L
ancée en 2009 par les éditions Delcourt, la collection Erotix a pour vocation de présenter de la bande dessinée érotique de grande qualité. Les Infortunes de Madame de Beaufleur en possèdent tous les atours. En commençant par le cadre historique : une affaire de poisons qui excite l'imaginaire dès la première page : noblesse débauchée où l'adultère est roi, beaux mousquetaires, complots, duels, peut-être même messes noires et orgies. Le scénario est simple, à l'instar des intrigues théâtrales du Grand Siècle : une belle veuve est accusée d'avoir empoisonné son père et ses deux époux. Or, malheureusement pour elle, l'acharnement de la justice est à la hauteur des convoitises que suscite son immense héritage. En effet, son unique légataire en cas de condamnation n'est autre que le magistrat de la Cour suprême qui doit la juger, ce qui laisse peu de doute sur sa présomption de culpabilité.

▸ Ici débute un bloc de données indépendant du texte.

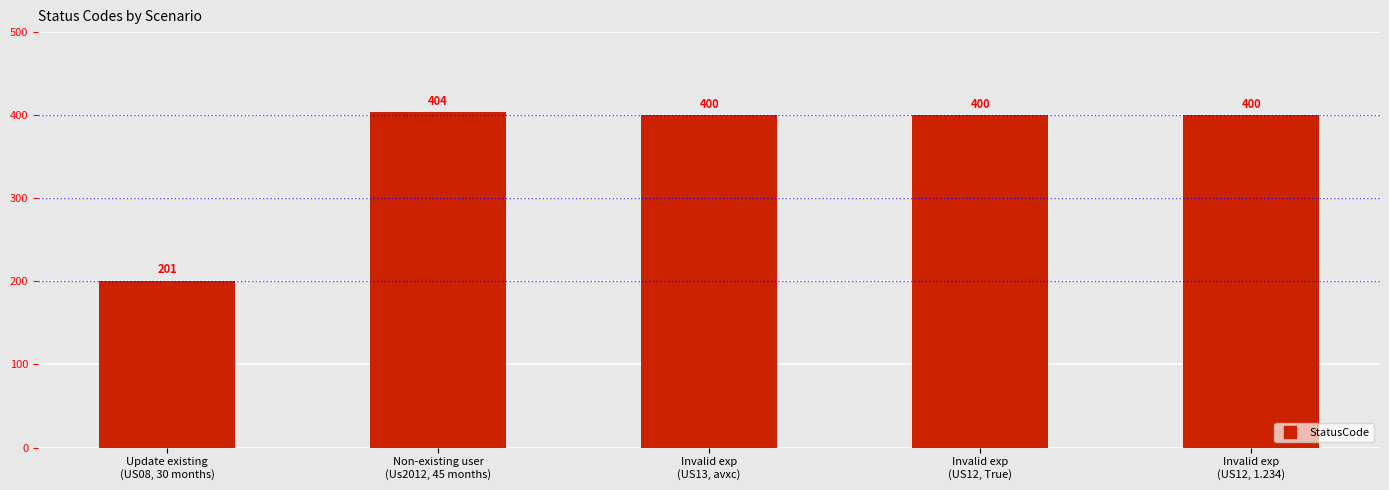

Which has a higher value, Invalid exp
(US12, True) or Non-existing user
(Us2012, 45 months)?

Non-existing user
(Us2012, 45 months)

Sublimé par un noir et blanc dans un style réaliste, le graphisme peut sans peine se mesurer aux références que sont Mitton, Manara ou encore Gotlib. Certaines cases ont la délicatesse des miniatures à l'eau forte avec leurs détails exquis : richesse des demeures et des vêtements, jeux de miroirs, forêts profuses à la Gustave Doré.

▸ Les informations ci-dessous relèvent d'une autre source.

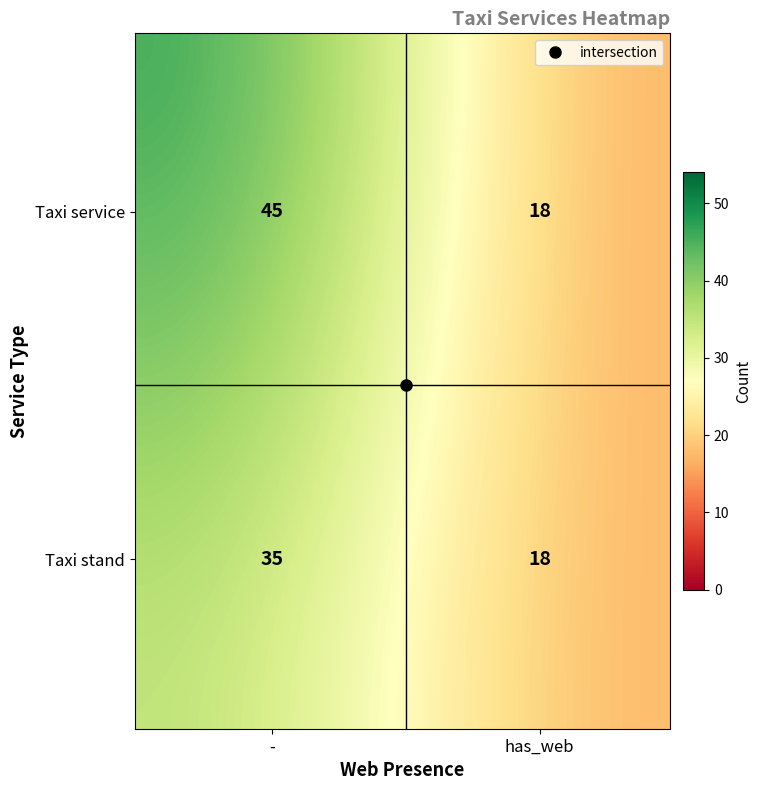

True or false: Taxi service has a value of 5 at Taxi stand.

False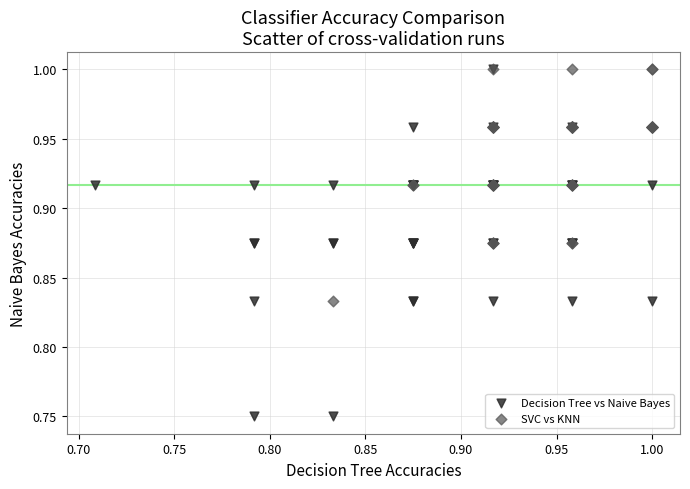

Which series reaches the minimum Y coordinate?

Decision Tree vs Naive Bayes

Hélas, le livre pèche au niveau des scènes de sexe qui s'imposent de façon télescopée. Mme de Beaufleur est une femme ravissante qui baise comme on regarde sa montre, un peu trop rapidement et mécaniquement : sodomie dès la troisième planche, double pénétration six pages plus loin alors que la trame n'a pas évolué. Puis ce sera un alignement de poncifs du X : éjaculations faciales, l'inévitable scène lesbienne et le viol collectif. Le tout sans réelle émotion, la dame est une boulimique: elle se gave de façon compulsive, sans vraiment apprécier ce qu'elle déguste. Il manque à cette histoire une tension érotique, le contexte qui amène et enveloppe la copulation, ce qui fait que les couples ou les groupes basculent de la verticale à l'horizontale et suscite l'émoi. C'est le défaut de la bande-dessinée dite "de sexe" de se révéler au final moins excitante que certaines œuvres mainstream comme Murena ou les opus du sieur Marini.
Quand la fin survient, elle ramène aux réalités sordides. C'est dans le drame de sa condition que l'héroïne redevient humaine et attachante, une femme de chair et non plus une automate du coït. Un peu tard, mais juste à temps pour donner au récit une autre dimension et inviter à une relecture.